_Task prompt_
Rewrite the rows below as a numbered list, starting at their beginning and ending with the line containing "right shoulder: (714, 660, -11)", both included. Skip any blank lines and leave the pictures out.

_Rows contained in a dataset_
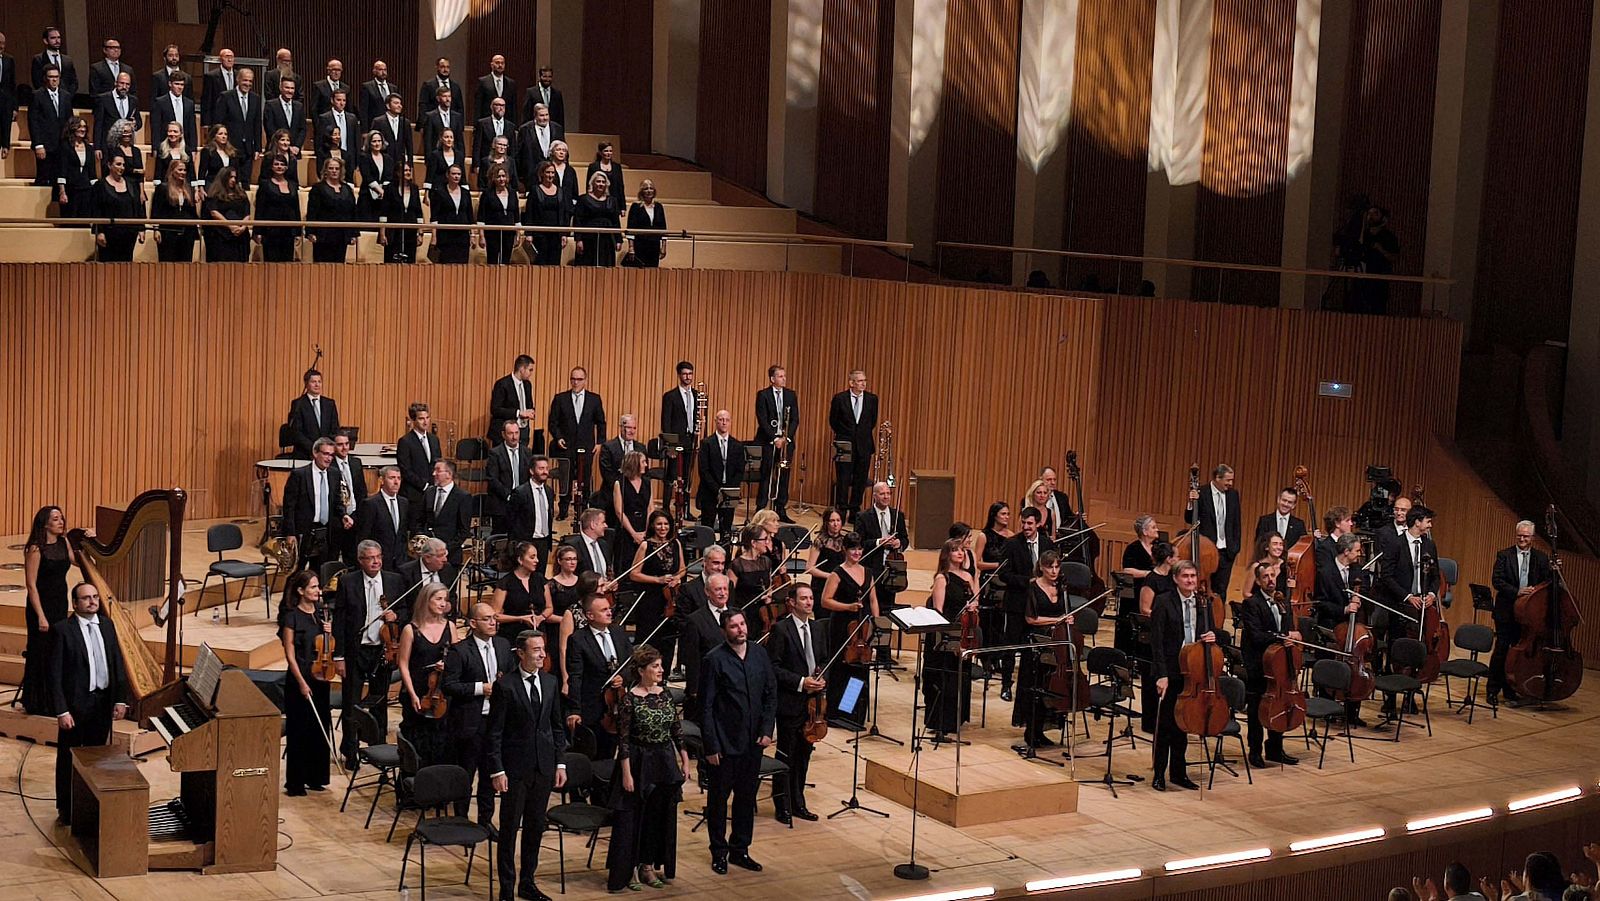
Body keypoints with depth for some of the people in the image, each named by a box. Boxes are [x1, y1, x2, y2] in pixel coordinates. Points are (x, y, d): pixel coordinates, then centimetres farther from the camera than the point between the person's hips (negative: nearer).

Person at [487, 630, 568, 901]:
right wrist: (497, 771, -14)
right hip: (515, 767, -5)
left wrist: (560, 763, 7)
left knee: (535, 827, 13)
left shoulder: (550, 682, 6)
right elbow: (494, 733, -10)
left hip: (544, 766, 5)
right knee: (509, 828, 3)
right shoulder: (505, 686, -11)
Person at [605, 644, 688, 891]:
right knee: (632, 817, 1)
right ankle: (629, 869, 11)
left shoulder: (665, 694, 3)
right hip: (639, 763, -6)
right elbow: (623, 739, -13)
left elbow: (677, 729, 9)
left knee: (660, 816, 11)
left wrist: (684, 759, 7)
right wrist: (626, 774, -15)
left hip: (665, 763, 6)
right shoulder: (630, 699, -13)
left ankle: (649, 866, 22)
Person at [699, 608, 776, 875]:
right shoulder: (714, 660, -11)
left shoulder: (760, 653, 3)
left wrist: (767, 730, -2)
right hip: (725, 742, -4)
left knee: (747, 796, 13)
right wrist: (711, 746, -12)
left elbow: (771, 693, 8)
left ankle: (740, 850, 26)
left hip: (753, 741, 5)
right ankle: (719, 853, 20)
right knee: (718, 798, 8)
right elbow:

_Answer to the exercise_
1. Body keypoints with depth for some of the people in the image, each named by a box. Boxes are [x1, y1, x2, y2] in pixel coordinates. Points are (x, y, d): pixel coordinates, then centimetres farther from the camera than the point between the person's hips (negative: nearer).
2. Person at [487, 630, 568, 901]:
3. right wrist: (497, 771, -14)
4. right hip: (515, 767, -5)
5. left wrist: (560, 763, 7)
6. left knee: (535, 827, 13)
7. left shoulder: (550, 682, 6)
8. right elbow: (494, 733, -10)
9. left hip: (544, 766, 5)
10. right knee: (509, 828, 3)
11. right shoulder: (505, 686, -11)
12. Person at [605, 644, 688, 891]:
13. right knee: (632, 817, 1)
14. right ankle: (629, 869, 11)
15. left shoulder: (665, 694, 3)
16. right hip: (639, 763, -6)
17. right elbow: (623, 739, -13)
18. left elbow: (677, 729, 9)
19. left knee: (660, 816, 11)
20. left wrist: (684, 759, 7)
21. right wrist: (626, 774, -15)
22. left hip: (665, 763, 6)
23. right shoulder: (630, 699, -13)
24. left ankle: (649, 866, 22)
25. Person at [699, 608, 776, 875]:
26. right shoulder: (714, 660, -11)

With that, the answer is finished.